With cannabis-based treatments, significantly more people achieved pain relief of 50% or more than with placebo (21 vs 17%, number needed to treat 20); pain reduction of 30% was achieved in 39% of treated patients versus 33% of patients taking placebo (number needed for treat 1.Cannabis, better known as marijuana, in Canada makes many wonder if it is a good option for pain relief. THC is responsible for that “high” people get from marijuana, which can also play a role in pain relief. Research has also shown that it can increase the effect of glycine receptors, which help regulate pain at the spinal level and therefore suppress neuropathic pain (often considered as “shooting” or “burning” pain). There is little research available on the use of specific cannabis strains for pain and other symptoms.
However, little is known about the potential and mechanism of glycinergic cannabinoids for the treatment of chronic pain. Overall, available data support the efficacy of smoked or inhaled cannabis in its flower form when used as monotherapy or adjunctive therapy for the relief of neuropathic pain of various etiologies. The bottom line is that there is currently a lack of solid evidence to support cannabis-based drugs for neuropathic pain relief. Studies suggest that cannabis may be an option for patients whose pain responds poorly to standard treatments; however, its use may be restricted by cognitive and psychiatric adverse effects, especially at high doses.

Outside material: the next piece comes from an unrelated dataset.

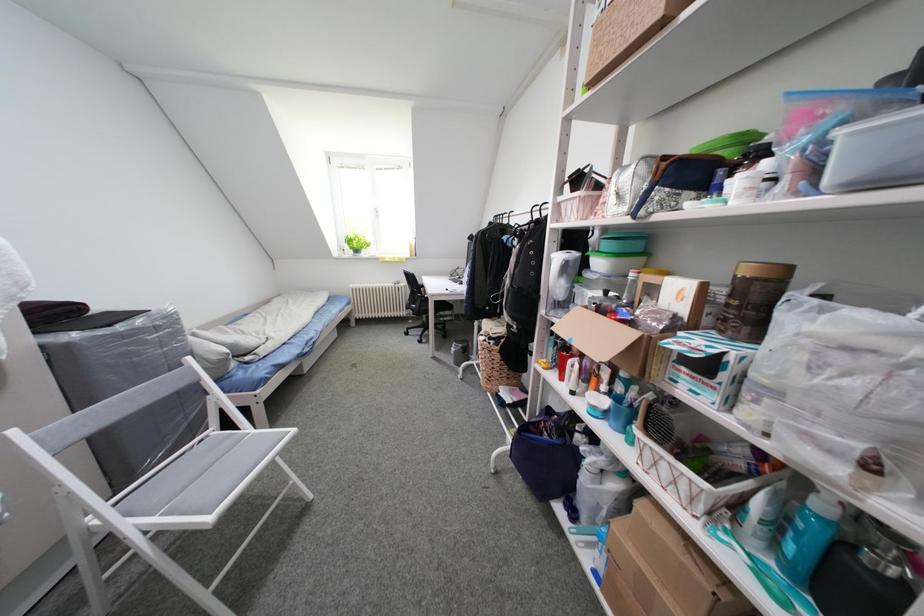
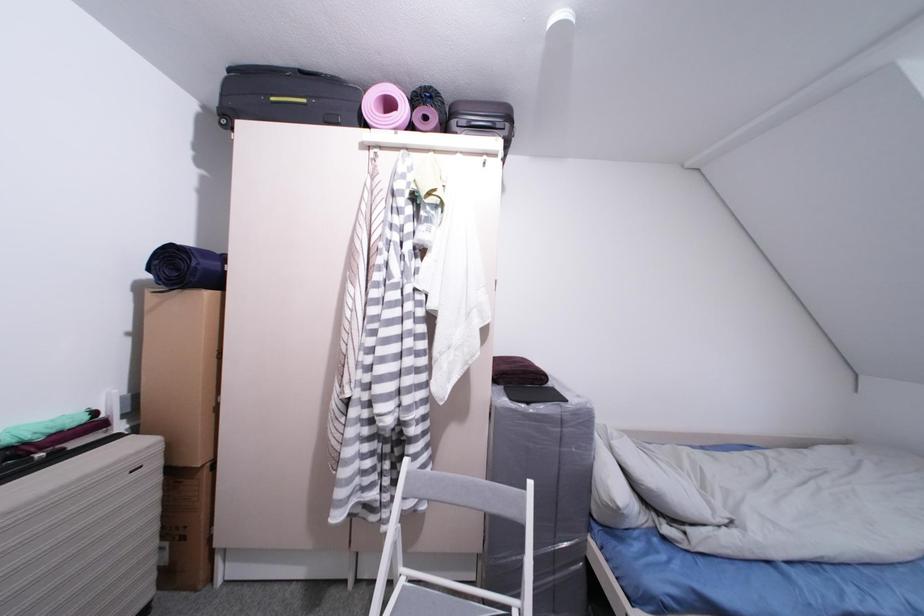
Question: The camera is either moving clockwise (left) or counter-clockwise (right) around the object. The first image is from the beginning of the video and the second image is from the end. Is the camera moving left or right when shooting the video?

Choices:
 (A) Left
 (B) Right

Answer: (B)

These treatments can have significant adverse effects, and response rates remain suboptimal, with pain relief insufficient to improve the quality of life for many patients. We also provide mechanistic details of drug-receptor interaction and strategies for future studies to develop a new generation of glycinergic cannabinoid-based agents for the treatment of chronic pain and other diseases involving GlyR dysfunction. Patients in the 9.4% THC group reported significantly less pain and better sleep, with mean pain scores decreasing from 6.1 to 5.4 on an 11-point scale. The number of treatments needed to achieve a 30% pain reduction was approximately 3 for both cannabis groups compared to placebo.
However, there is still a need for further research in the area of cannabis use for chronic pain, especially in the use of different strains, doses and methods of administration.